AD: What is the best fan story you can share since your book has been published?
MR: I talked a girl down from suicide a few months ago. I can’t say much more, obviously, but the idea that a young trans person is alive and got help because of something I did is worth more than any royalty or award.
AD: The dialogue about transgender rights has slowly been changing over the past two years since you got your book deal for “If I Was Your Girl,” but still too often the transgender rights debate is watered down to a discussion of bathroom doors. What else do you wish this conversation could include, and how do you think we should go about shifting and expanding this debate?

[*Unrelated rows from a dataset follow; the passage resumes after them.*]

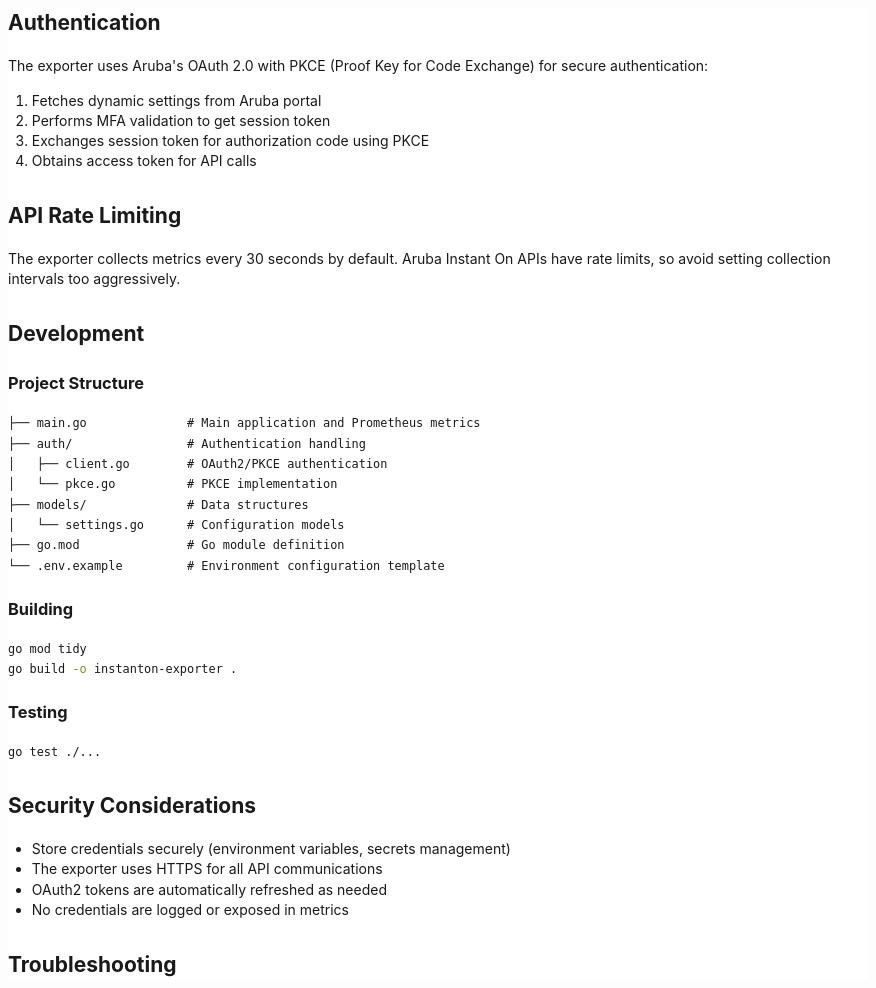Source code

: ## Authentication

The exporter uses Aruba's OAuth 2.0 with PKCE (Proof Key for Code Exchange) for secure authentication:

1. Fetches dynamic settings from Aruba portal
2. Performs MFA validation to get session token
3. Exchanges session token for authorization code using PKCE
4. Obtains access token for API calls

## API Rate Limiting

The exporter collects metrics every 30 seconds by default. Aruba Instant On APIs have rate limits, so avoid setting collection intervals too aggressively.

## Development

### Project Structure

```
├── main.go              # Main application and Prometheus metrics
├── auth/                # Authentication handling
│   ├── client.go        # OAuth2/PKCE authentication
│   └── pkce.go          # PKCE implementation
├── models/              # Data structures
│   └── settings.go      # Configuration models
├── go.mod               # Go module definition
└── .env.example         # Environment configuration template
```

### Building

```bash
go mod tidy
go build -o instanton-exporter .
```

### Testing

```bash
go test ./...
```

## Security Considerations

- Store credentials securely (environment variables, secrets management)
- The exporter uses HTTPS for all API communications
- OAuth2 tokens are automatically refreshed as needed
- No credentials are logged or exposed in metrics

## Troubleshooting
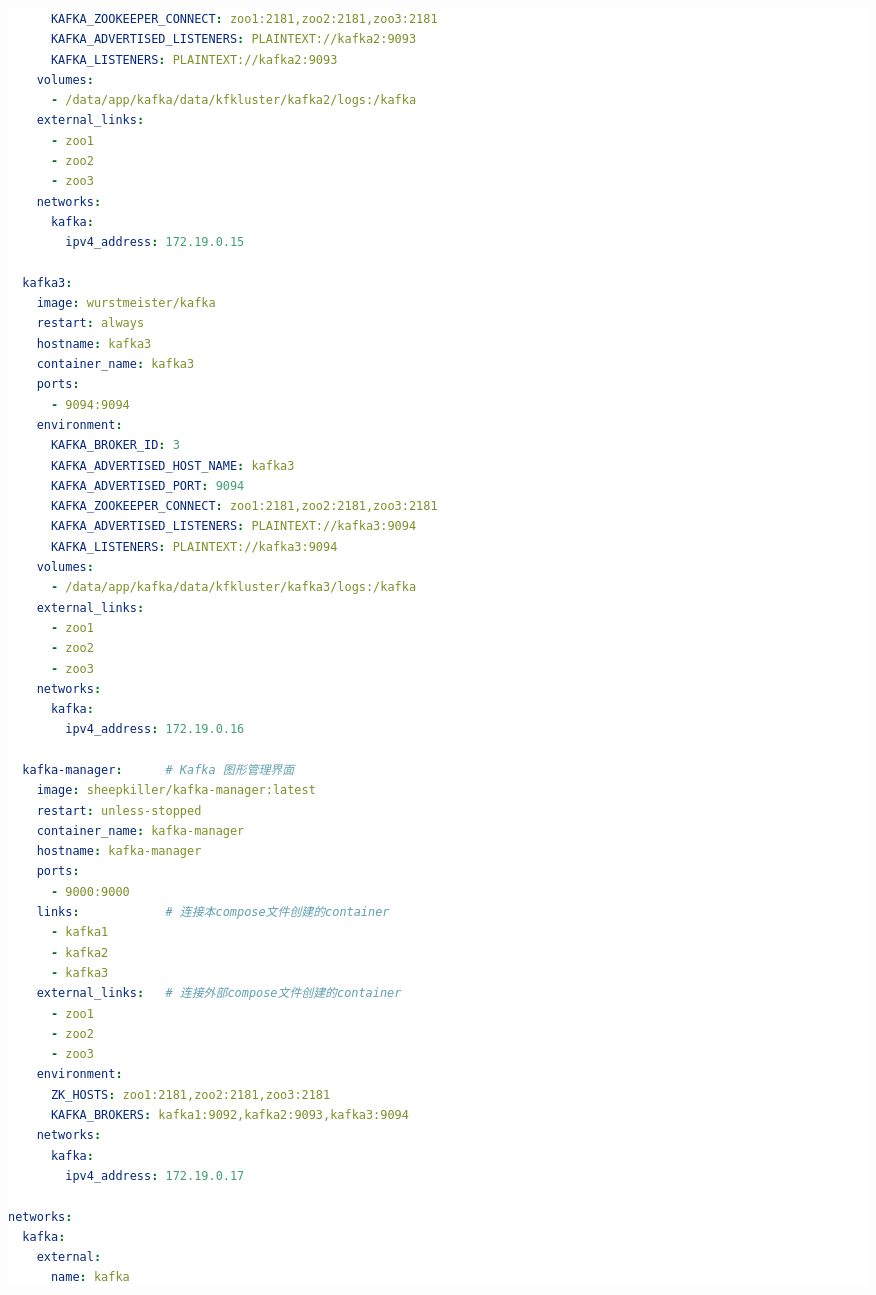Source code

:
 ```yaml
      KAFKA_ZOOKEEPER_CONNECT: zoo1:2181,zoo2:2181,zoo3:2181
      KAFKA_ADVERTISED_LISTENERS: PLAINTEXT://kafka2:9093
      KAFKA_LISTENERS: PLAINTEXT://kafka2:9093
    volumes:
      - /data/app/kafka/data/kfkluster/kafka2/logs:/kafka
    external_links:
      - zoo1
      - zoo2
      - zoo3
    networks:
      kafka:
        ipv4_address: 172.19.0.15

  kafka3:
    image: wurstmeister/kafka
    restart: always
    hostname: kafka3
    container_name: kafka3
    ports:
      - 9094:9094
    environment:
      KAFKA_BROKER_ID: 3
      KAFKA_ADVERTISED_HOST_NAME: kafka3
      KAFKA_ADVERTISED_PORT: 9094
      KAFKA_ZOOKEEPER_CONNECT: zoo1:2181,zoo2:2181,zoo3:2181
      KAFKA_ADVERTISED_LISTENERS: PLAINTEXT://kafka3:9094
      KAFKA_LISTENERS: PLAINTEXT://kafka3:9094
    volumes:
      - /data/app/kafka/data/kfkluster/kafka3/logs:/kafka
    external_links:
      - zoo1
      - zoo2
      - zoo3
    networks:
      kafka:
        ipv4_address: 172.19.0.16

  kafka-manager:      # Kafka 图形管理界面
    image: sheepkiller/kafka-manager:latest
    restart: unless-stopped
    container_name: kafka-manager
    hostname: kafka-manager
    ports:
      - 9000:9000
    links:            # 连接本compose文件创建的container
      - kafka1
      - kafka2
      - kafka3
    external_links:   # 连接外部compose文件创建的container
      - zoo1
      - zoo2
      - zoo3
    environment:
      ZK_HOSTS: zoo1:2181,zoo2:2181,zoo3:2181
      KAFKA_BROKERS: kafka1:9092,kafka2:9093,kafka3:9094
    networks:
      kafka:
        ipv4_address: 172.19.0.17

networks:
  kafka:
    external:
      name: kafka
```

MR: I think, as Laverne Cox has pointed out, we must understand that the bathroom bills are just one tentacle of a larger monster whose eventual aim is the complete removal of transgender people from all public life. It isn’t a coincidence that the specific restrictions placed on us, or what’s planned anyway, just happen to make it incredibly difficult to obtain medical care (it’s a joke in the trans community that doctors will blame broken arms on our hormones, and I and many trans people I know have been turned away by transphobic doctors), to access courthouses and libraries, to pursue an education, and to travel anywhere we can’t easily reach by car. This is all intentional, and it is repulsive.
We also need a better understanding of intersectional politics, of how you can’t help trans people if you aren’t also eradicating racism (trans women of color are at a particular nexus of violence), capitalism/poverty (housing, employment and equal access to social services are less sexy than bathrooms and dating but our biggest issues right now), and misogyny. The last one seems obvious, but for some reason people are incredibly slow to grasp that in many ways transphobia is just a specific kind of misogyny, or how all of these struggles are facets of patriarchal, colonial, capitalist kyriarchy.
The best way to expand the debate, and I hope this doesn’t seem sarcastic, is to do a better job of listening to trans people. Bathrooms and sex are easy for cis people to think about, or at least thrilling enough to warrant cis attention, but if you want to understand our more abstract challenges, you have to listen to us. Find more trans authors than just me. Find trans bloggers. Find trans activists. And listen to us before you listen to what even the best-intentioned cis activist has to say about our struggle.
AD: Besides your book, what do you feel are some of the best positive representations of transgender individuals in the media right now?
MR: Everything released by Topside and Metonymy is gold, though some of it is a little adult for a younger audience. “Orange is the New Black” is a sensation for a reason, though after the first season I thought the show’s handling of Sophia was pretty clumsy.
YouTube is full of young queer, trans people making their voices heard, too many to name at a stretch but they’re there. I think “Beast” by Brie Spangler is a lovely book, and I have it on good authority that Emery Lord is working on a book with a trans character, though that’s all I’ll say.
AD: In a May 2016 article, you said that you were working on two new books, one YA and one adult, both about trans characters. Do you feel that this is a natural niche for the rest of your writing, or do you struggle with this being a box that you’ve been forced into for the sake of marketability?
MR: I’ve never had much respect for boxes, so even if the industry does try and hem me in, I doubt I’ll even notice. It is my intention to get progressively weirder with the things I write, until eventually you can’t even tell what genre I’m going for, and everything is so bizarre that the characters being trans barely even registers.